Friday, February 9, 2007

Try Hockey?

(in a lecture of about 300 people)
Prof: Sex has a lot to do with cognitive focus. Thats why men who are getting overexcited try to focus on things like baseball.
Guy: (depressed) It doesnt work.

—McIntyre Building

It’s Hard to be a Sex Offender

Guy: I’m gonna kill my chem exam!
Girl: I thought you raped exams
Guy: I raped my bio exam.

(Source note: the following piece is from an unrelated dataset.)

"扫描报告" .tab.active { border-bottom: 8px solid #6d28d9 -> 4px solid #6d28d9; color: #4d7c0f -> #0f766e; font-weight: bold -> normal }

I’m sick of raping.

—New Rez

Wednesday, February 7, 2007

“My gynecologist slipped me a roofie.”

Girl: “I remember the last time I passed out – it was at my pap smear…”

—RVC Cafeteria

“Christ, what is that AWFUL chanting?”

(obliviously walking into the Muslim prayer space beneath the Islamic Studies library while a group of students is praying)
Girl: “Ugh… I don’t know WHY this pathway has had these flip flops lying around for months!”

—Islamic Studies Library Prayer Space

Why you don’t hook up with Linguists.

Guy: Three games, three teams of 11 each. thats 999 people.
Everyone looks around awkwardly.
Guy: I did my math wrong didnt I. I’m doing Literature and Linguistics as a major, I can only read!

—Gardner Rez Council

Tuesday, February 6, 2007

“That’s how I stay in shape.”

Girl 1: You are a fat whore….well, minus the fat part
Girl 2: whatever–I’d rather be a whore than fat
—New Rez

With time, you will learn to accept George Michael as your personal lord and saviour.

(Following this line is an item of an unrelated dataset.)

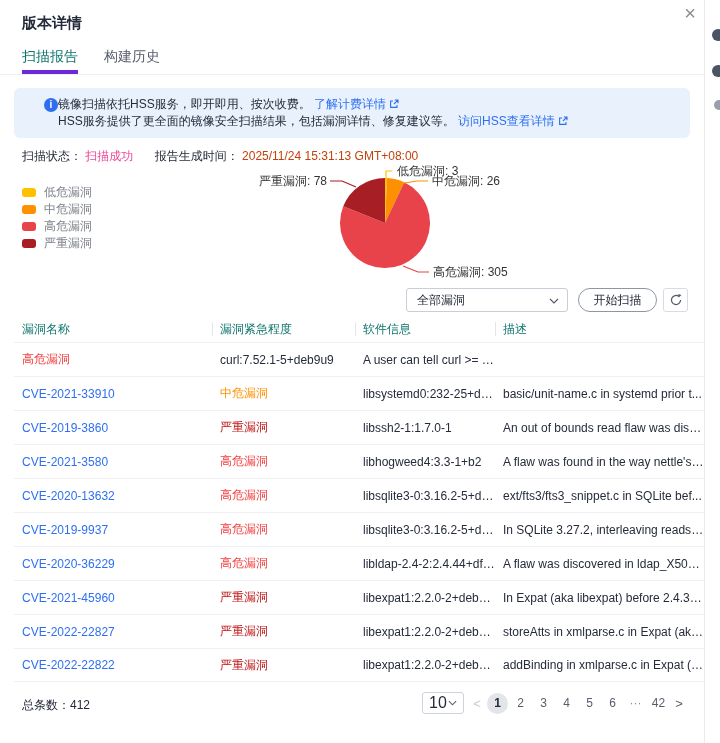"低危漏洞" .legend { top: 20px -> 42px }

Gay Guy: If you were gay, I’d totally do you.
Straight Guy: I’m not gay, dude.
Gay Guy: Nobody’s perfect.

—on the lower field

In Counter-Stalk 2.0, catching a Facebook stalker is called a Head Shot.

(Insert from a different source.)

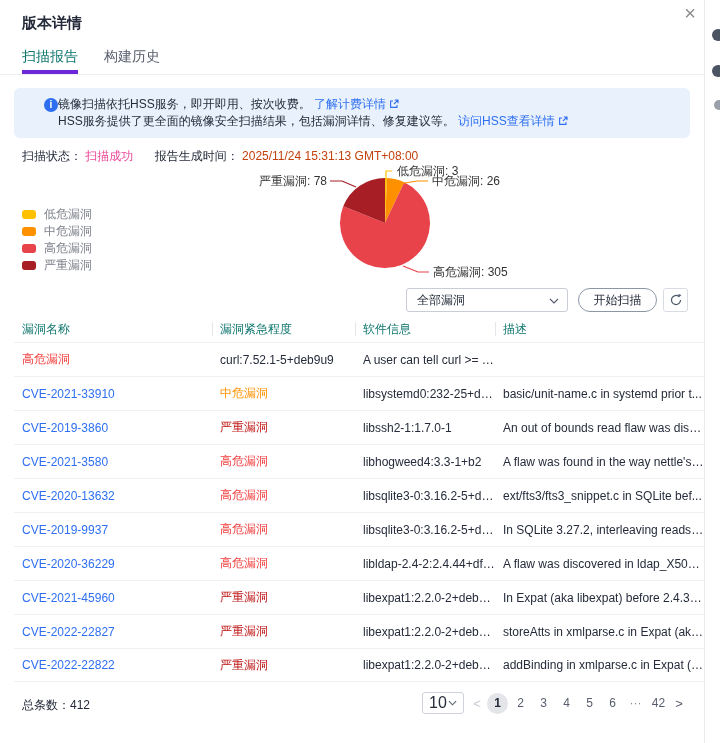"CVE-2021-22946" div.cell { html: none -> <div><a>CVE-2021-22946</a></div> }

Girl (to friend): We aren’t the only ones who stalk on facebook, are we?

—Arts Building

“Before I contracted Ebola.”

[Two guys are standing behind the counter serving food]
Server Guy 1: By the way, you know that study I was going to be part of? Turns out I’m ineligible.
Server Guy 2: Why?
Server Guy 1: I tested positive for Tuberculosis.
[people in line start to look uncomfortable]
Server Guy 1: Oh, don’t worry…that was a while ago.—BMH

The way they dangle their participles… Fucking disgusting

(Girls are parting before Girl 1 walks into Brutopia)
Girl 1: Good night! (hugs)
Girl 2: Good night! Don’t hook up with any creepy guys, and NO LINGUISTS!
Girl 3: Yeah, no fucking linguists. Unless they’re hot.
Girl 2: No! Not even then! No linguists!